EXERCISE
Show every line below where "germinal" can be found.

(Items listed in a dataset)
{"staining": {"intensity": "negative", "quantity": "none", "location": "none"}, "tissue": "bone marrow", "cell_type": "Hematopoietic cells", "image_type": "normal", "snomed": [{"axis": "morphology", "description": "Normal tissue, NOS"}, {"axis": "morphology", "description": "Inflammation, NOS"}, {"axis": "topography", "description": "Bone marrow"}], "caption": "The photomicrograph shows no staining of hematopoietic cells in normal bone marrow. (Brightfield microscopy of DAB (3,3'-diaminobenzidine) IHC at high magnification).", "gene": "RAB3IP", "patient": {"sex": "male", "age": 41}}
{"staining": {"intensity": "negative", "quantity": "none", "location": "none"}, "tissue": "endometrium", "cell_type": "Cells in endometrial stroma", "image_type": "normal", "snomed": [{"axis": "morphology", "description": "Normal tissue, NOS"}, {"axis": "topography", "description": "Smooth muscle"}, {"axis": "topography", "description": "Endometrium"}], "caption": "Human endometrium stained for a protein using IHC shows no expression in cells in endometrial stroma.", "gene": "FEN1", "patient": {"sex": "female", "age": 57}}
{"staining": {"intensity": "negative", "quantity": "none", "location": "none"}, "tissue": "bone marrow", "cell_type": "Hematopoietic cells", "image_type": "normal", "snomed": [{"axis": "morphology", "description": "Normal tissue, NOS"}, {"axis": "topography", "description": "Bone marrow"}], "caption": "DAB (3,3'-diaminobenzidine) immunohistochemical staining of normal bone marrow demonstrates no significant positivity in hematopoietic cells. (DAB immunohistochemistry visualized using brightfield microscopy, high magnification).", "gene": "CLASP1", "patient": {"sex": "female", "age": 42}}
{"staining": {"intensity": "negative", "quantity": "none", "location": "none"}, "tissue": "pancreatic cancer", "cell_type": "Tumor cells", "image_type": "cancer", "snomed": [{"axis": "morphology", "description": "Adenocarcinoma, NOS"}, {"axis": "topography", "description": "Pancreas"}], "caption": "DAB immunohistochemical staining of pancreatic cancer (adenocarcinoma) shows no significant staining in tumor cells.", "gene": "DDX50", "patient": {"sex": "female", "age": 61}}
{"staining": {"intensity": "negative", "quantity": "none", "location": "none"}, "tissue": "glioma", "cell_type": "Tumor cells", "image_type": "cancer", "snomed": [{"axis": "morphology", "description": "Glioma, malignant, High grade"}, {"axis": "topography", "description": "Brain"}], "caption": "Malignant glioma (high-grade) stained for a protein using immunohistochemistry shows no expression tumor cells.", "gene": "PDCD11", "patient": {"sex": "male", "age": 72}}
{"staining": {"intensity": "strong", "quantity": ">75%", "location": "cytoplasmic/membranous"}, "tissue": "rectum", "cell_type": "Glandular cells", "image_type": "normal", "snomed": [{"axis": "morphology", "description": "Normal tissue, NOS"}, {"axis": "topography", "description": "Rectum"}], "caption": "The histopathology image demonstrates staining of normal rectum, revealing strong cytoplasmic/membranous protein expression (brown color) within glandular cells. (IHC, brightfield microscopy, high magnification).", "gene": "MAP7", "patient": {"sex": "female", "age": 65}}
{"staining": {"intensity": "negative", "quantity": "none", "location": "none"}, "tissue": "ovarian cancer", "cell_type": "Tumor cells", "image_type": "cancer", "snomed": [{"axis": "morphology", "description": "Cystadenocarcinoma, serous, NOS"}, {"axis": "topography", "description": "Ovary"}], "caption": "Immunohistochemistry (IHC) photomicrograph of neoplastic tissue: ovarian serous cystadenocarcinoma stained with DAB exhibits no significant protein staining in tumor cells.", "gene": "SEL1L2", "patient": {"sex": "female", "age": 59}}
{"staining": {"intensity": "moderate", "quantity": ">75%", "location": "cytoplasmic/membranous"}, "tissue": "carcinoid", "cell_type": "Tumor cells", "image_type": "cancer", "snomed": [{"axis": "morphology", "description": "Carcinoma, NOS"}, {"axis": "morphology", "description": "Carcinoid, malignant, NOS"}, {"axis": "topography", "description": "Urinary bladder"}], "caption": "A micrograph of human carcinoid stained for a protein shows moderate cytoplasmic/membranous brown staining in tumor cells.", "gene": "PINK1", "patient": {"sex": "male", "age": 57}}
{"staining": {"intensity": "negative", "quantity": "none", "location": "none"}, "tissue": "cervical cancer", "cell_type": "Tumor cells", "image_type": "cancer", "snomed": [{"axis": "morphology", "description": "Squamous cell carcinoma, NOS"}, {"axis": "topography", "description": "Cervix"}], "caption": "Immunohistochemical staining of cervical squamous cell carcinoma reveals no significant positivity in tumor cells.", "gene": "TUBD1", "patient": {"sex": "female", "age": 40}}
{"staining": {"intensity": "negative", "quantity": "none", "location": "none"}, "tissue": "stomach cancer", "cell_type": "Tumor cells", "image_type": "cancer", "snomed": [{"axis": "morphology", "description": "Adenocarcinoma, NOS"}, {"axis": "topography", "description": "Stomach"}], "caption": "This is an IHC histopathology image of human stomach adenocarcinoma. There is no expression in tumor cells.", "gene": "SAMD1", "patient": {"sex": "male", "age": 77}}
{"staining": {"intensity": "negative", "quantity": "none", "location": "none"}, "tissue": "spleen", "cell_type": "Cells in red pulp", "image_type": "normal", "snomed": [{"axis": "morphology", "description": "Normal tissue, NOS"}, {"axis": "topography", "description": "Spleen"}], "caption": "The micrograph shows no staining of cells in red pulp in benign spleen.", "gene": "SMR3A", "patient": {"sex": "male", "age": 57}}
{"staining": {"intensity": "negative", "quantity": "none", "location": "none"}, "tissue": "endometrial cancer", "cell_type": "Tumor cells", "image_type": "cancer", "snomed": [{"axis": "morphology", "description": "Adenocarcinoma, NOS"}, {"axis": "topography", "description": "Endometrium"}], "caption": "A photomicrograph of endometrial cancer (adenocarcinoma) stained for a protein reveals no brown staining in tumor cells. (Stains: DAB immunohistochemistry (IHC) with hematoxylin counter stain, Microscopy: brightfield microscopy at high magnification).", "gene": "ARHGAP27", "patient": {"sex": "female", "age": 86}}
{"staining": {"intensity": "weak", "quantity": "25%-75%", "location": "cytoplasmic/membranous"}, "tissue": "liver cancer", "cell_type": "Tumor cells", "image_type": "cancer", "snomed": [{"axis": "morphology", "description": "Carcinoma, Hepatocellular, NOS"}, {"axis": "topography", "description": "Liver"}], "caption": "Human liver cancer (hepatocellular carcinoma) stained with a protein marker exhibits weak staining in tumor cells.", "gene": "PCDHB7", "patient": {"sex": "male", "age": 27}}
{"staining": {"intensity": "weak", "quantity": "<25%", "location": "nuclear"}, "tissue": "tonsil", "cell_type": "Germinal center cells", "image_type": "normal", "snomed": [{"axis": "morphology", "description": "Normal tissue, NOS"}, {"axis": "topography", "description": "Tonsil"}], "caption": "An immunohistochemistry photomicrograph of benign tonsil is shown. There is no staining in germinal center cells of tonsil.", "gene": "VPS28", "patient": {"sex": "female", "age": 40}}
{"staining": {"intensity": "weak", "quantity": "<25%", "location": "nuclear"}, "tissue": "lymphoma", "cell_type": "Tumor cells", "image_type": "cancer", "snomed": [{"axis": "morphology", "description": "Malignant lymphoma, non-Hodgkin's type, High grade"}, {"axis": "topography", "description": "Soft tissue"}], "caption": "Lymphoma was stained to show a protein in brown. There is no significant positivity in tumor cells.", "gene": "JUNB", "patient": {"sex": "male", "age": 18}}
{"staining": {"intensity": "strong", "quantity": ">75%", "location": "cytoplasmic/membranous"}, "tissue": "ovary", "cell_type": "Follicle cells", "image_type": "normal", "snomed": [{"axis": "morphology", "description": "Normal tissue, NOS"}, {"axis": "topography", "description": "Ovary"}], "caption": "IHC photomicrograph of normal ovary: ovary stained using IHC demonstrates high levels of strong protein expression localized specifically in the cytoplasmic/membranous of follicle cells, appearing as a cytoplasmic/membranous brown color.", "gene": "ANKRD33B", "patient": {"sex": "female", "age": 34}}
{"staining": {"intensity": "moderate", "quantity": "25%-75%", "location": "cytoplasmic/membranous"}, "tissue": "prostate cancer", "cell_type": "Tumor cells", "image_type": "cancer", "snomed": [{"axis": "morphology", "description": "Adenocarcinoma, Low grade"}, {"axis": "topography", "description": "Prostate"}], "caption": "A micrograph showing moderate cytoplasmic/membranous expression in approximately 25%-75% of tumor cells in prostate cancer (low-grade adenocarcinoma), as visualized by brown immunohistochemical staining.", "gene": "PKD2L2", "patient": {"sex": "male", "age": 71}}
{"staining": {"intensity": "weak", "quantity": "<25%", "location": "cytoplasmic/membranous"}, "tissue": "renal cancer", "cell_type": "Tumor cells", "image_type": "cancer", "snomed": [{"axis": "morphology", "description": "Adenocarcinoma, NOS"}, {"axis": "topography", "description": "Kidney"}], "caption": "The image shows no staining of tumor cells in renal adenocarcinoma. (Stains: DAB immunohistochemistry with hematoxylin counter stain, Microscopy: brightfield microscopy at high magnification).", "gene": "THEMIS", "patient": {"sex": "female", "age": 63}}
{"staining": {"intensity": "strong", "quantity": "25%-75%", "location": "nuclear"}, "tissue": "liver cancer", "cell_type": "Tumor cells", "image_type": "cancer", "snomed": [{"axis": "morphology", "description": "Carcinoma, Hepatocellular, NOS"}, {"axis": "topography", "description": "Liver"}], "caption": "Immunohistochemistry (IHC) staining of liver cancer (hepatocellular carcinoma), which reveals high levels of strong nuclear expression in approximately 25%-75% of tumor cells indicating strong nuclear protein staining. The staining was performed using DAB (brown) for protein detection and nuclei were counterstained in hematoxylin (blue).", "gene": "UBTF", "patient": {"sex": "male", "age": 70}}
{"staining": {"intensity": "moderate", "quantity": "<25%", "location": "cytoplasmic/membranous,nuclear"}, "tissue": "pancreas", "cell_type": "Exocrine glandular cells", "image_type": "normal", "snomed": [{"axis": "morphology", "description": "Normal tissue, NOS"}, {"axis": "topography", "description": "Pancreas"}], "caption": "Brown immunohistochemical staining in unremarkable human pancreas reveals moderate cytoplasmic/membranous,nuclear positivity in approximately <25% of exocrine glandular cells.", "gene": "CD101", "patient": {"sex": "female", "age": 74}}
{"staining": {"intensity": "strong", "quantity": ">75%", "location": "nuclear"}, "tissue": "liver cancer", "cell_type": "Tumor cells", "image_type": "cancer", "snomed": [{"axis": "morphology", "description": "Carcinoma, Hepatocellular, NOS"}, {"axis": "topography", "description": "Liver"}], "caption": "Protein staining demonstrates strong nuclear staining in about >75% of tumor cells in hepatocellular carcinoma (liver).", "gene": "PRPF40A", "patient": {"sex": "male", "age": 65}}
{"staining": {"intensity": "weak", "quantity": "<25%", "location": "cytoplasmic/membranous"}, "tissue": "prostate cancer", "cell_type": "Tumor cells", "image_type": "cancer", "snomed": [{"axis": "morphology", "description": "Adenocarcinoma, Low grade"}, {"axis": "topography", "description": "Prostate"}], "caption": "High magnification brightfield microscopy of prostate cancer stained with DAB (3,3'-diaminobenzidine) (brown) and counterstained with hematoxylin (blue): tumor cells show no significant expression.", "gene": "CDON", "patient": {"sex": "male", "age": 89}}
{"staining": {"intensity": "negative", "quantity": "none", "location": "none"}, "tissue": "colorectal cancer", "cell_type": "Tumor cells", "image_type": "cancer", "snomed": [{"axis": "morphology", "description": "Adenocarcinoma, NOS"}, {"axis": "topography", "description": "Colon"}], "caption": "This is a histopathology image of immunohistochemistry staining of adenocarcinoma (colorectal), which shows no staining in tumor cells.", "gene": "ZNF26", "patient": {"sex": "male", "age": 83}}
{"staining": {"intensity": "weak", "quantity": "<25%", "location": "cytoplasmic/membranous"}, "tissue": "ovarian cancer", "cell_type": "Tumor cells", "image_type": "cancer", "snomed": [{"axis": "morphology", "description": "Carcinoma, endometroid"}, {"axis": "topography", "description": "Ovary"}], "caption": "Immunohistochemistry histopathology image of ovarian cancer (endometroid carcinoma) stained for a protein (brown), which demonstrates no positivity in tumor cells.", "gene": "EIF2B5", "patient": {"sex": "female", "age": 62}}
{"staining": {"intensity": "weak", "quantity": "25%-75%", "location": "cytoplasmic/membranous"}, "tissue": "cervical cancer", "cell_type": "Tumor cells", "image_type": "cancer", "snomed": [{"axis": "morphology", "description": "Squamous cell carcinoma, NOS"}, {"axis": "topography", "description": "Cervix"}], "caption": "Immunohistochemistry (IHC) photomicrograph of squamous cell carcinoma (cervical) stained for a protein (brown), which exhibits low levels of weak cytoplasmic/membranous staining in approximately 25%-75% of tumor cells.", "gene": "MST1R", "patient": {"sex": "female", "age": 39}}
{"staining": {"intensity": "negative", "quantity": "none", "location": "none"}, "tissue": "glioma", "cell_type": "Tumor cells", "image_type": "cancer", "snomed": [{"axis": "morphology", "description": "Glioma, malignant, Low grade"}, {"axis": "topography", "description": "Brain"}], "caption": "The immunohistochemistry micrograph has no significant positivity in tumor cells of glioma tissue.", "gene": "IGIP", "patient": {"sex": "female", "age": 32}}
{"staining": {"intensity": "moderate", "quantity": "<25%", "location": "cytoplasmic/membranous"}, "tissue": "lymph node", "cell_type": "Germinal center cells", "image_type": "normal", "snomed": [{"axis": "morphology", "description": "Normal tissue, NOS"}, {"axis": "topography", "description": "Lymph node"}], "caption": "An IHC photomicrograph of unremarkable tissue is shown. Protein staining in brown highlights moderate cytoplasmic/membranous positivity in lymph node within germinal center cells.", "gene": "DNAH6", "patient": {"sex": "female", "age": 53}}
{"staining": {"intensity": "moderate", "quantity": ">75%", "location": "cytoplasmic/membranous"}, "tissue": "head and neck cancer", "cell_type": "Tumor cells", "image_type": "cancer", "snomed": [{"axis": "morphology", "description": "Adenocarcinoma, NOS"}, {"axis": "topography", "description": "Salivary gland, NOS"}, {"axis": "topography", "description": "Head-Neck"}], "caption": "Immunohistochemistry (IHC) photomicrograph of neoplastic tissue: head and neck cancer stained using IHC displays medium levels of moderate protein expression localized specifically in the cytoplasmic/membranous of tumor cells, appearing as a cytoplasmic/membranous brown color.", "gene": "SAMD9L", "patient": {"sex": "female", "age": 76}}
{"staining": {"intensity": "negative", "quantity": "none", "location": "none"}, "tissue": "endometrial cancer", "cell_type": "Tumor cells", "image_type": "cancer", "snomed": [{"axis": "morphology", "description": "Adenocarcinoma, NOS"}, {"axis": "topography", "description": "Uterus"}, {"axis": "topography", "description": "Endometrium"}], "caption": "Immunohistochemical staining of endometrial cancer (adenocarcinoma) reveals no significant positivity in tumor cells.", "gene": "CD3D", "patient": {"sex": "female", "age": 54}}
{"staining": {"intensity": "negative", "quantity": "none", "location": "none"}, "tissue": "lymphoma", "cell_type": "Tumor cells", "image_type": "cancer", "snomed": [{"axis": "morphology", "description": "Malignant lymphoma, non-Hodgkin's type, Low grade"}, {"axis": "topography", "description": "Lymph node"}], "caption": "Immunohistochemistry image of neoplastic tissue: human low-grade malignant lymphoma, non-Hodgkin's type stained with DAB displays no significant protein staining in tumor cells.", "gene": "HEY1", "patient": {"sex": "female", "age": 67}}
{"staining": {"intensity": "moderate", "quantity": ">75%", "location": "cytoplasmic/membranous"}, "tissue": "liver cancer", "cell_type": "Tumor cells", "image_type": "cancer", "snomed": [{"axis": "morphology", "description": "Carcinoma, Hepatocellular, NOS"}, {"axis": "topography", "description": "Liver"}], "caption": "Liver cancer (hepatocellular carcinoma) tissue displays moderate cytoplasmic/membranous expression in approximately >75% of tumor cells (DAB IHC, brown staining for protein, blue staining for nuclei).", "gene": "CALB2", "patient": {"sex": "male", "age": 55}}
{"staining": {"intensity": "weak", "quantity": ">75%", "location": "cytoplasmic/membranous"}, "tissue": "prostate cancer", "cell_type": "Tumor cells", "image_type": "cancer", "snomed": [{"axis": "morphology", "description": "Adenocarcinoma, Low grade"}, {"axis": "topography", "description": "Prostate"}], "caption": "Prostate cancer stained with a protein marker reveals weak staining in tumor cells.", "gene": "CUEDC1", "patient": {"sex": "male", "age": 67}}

SOLUTION TO THIS TASK
{"staining": {"intensity": "weak", "quantity": "<25%", "location": "nuclear"}, "tissue": "tonsil", "cell_type": "Germinal center cells", "image_type": "normal", "snomed": [{"axis": "morphology", "description": "Normal tissue, NOS"}, {"axis": "topography", "description": "Tonsil"}], "caption": "An immunohistochemistry photomicrograph of benign tonsil is shown. There is no staining in germinal center cells of tonsil.", "gene": "VPS28", "patient": {"sex": "female", "age": 40}}
{"staining": {"intensity": "moderate", "quantity": "<25%", "location": "cytoplasmic/membranous"}, "tissue": "lymph node", "cell_type": "Germinal center cells", "image_type": "normal", "snomed": [{"axis": "morphology", "description": "Normal tissue, NOS"}, {"axis": "topography", "description": "Lymph node"}], "caption": "An IHC photomicrograph of unremarkable tissue is shown. Protein staining in brown highlights moderate cytoplasmic/membranous positivity in lymph node within germinal center cells.", "gene": "DNAH6", "patient": {"sex": "female", "age": 53}}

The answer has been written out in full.